
  • Preuve de ce fait, durant les printemps 1996, 2002 et 2003 (entre autres), la Basse Rivière d’Ain est restée basse et stable en raison de l’absence de précipitations et de turbinage EDF. De nombreuses frayères ont été alors observées. Parallèlement à cela, la rivière a connu une très forte fréquentation par les pêcheurs. Ce qui n’a pas empêcher les résultats du frai des ombres d’être excellents comme l’attestent les observations ultérieures dont notamment les pêches électriques d’Henri Persat et son équipe CNRS.

  • Sur certaines rivières au régime hydraulique naturel (rivières souvent de petite ou moyenne dimension), les frayères sont situées sur les gravières de faible profondeur et souvent même au niveau des gués. L’interdiction de pêcher en marchant dans l’eau pendant le frai est alors pleinement justifiée. Tel n’est pas le cas de la Basse Rivière d’Ain.


  • De plus une mesure de ce type sur l’Ain condamnerait la pratique de la pêche à la mouche qui est une des seules qui permettent la remise à l’eau des salmonidés dans de bonnes conditions, au profit d’autres techniques bien plus dommageables sur ce plan comme la pêche aux appâts naturels, par exemple.

  • Il est certain que la désertion de la Basse Rivière d’Ain par les pêcheurs à la mouche ferait le bonheur de certains que seule leur présence empêche d’outrepasser la loi notamment en terme de limitation journalière de capture. Rappelons qu’une grande partie du gardiennage est effectuée par les gardes particuliers (bénévoles) de l’UPRA, tous pêcheurs à la mouche.

  • Il est à craindre qu’une telle interdiction, non seulement n’aurait aucun effet positif sur le résultat du frai des ombres mais entraînerait de plus une prédation irraisonnée des ombres et des truites par certains pêcheurs peu scrupuleux.
  • Pour lever tout doute sur ce sujet, il suffit de méditer sur le cas récent de la Bienne. Sur cette rivière, la pêche à la mouche n’était autorisée qu’à partir de l’ouverture de l’ombre, ce qui n’a pas empêché la quasi disparition des ombres sur cet affluent de l’Ain. L’interdiction totale de la pêche de l’ombre a permis le retour en force des ombres alors là même que la pêche en marchant dans l’eau est autorisée à partir de mars.

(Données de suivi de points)

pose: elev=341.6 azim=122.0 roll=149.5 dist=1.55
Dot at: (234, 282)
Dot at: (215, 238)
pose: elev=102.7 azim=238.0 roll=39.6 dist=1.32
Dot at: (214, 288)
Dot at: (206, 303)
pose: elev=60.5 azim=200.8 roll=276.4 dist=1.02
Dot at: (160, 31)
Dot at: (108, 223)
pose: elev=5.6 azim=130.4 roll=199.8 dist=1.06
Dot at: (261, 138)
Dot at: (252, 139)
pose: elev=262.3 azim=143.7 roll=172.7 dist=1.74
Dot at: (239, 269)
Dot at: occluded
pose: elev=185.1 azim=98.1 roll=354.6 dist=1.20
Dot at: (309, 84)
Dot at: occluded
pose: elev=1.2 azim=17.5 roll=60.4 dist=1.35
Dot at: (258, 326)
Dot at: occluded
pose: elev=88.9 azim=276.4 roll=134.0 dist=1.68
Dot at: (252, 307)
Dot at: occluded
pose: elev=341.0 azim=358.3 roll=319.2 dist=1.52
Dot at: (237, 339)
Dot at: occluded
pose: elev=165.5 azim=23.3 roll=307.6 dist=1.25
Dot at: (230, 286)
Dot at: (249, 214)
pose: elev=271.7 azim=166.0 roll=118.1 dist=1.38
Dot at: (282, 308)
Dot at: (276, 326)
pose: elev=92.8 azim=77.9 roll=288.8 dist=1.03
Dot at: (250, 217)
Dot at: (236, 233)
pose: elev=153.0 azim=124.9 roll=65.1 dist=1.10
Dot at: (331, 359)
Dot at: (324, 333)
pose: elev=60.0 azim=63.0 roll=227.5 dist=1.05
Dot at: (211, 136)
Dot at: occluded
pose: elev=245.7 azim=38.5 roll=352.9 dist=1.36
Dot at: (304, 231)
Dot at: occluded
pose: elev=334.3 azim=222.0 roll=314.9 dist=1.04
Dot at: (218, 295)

* **Consigne**
Poursuivez le texte sur la pêche pendant le frai des ombres dans la Basse Rivière d'Ain à partir de sa dernière phrase.

* **Réponse**
  • Ce qui amène à la conclusion suivante : ce n’est pas l’interdiction de pêcher en marchant dans l’eau dans des rivières comme la Basse Rivière d’Ain qui accroît les populations d’ombres mais une limitation des captures adaptée au potentiel et à la fréquentation de la rivière.

  • L’UPRA est donc totalement opposé à la mise en place de cette interdiction que rien ne justifie sur la Basse Rivière d’Ain.

  • Un printemps clément et une meilleure régulation des éclusées EDF reste le meilleur moyen d’avoir une bonne reproduction des ombres. L’exemple des années 1996, 2002, 2003 en témoigne :

  • Il faut également insister sur la chute considérable de cartes de pêche de l’Ain et donc de taxes fédérales qu’une telle mesure ne manquerait pas d’entraîner. Il est en effet certain que tous les pêcheurs à la mouche refuseront de prendre une carte s’il leur est impossible de pêcher durant les trois premiers mois et s’il ne leur reste à pêcher qu’1semaine en mai et le mois de juin sachant qu’en juillet et août la pêche est très aléatoire (compte tenu de la température de l’eau) et que la pêche à la mouche est quasi impossible en septembre en raison du délestage du barrage de Vouglans.
  • Eradiquer les pêcheurs à la mouche de l’Ain est à coup sûr le meilleur moyen de faire fuir les jeunes très intéressés par cette approche de la pêche. Que dire également de l’avenir des parcours no-kill sur lesquels il serait impossible de pêcher pendant les trois premiers mois ? L’effectif des pêcheurs est en baisse parce que les anciens ne sont pas remplacés par de nouveaux pêcheurs. La limitation considérable de la pêche à la mouche ne ferait qu’accroître cette tendance. Rappelons, pour mémoire, l’impact considérable sur les effectifs de pêcheurs qu’a eu la suppression de la pêche d’automne. Faut-il rééditer cette erreur ?

  • L’avenir de la pêche est aux pratiques sportives de pêche dont principalement la pêche à la mouche. Les gestionnaires de la pêche doivent tout faire pour promouvoir ces pratiques et inciter les jeunes à la pratique de la pêche. Plutôt que d’apporter des contraintes à la pratique de la pêche, il est bien préférable de limiter les prélèvements en fonction du potentiel de la rivière et de la fréquentation des pêcheurs.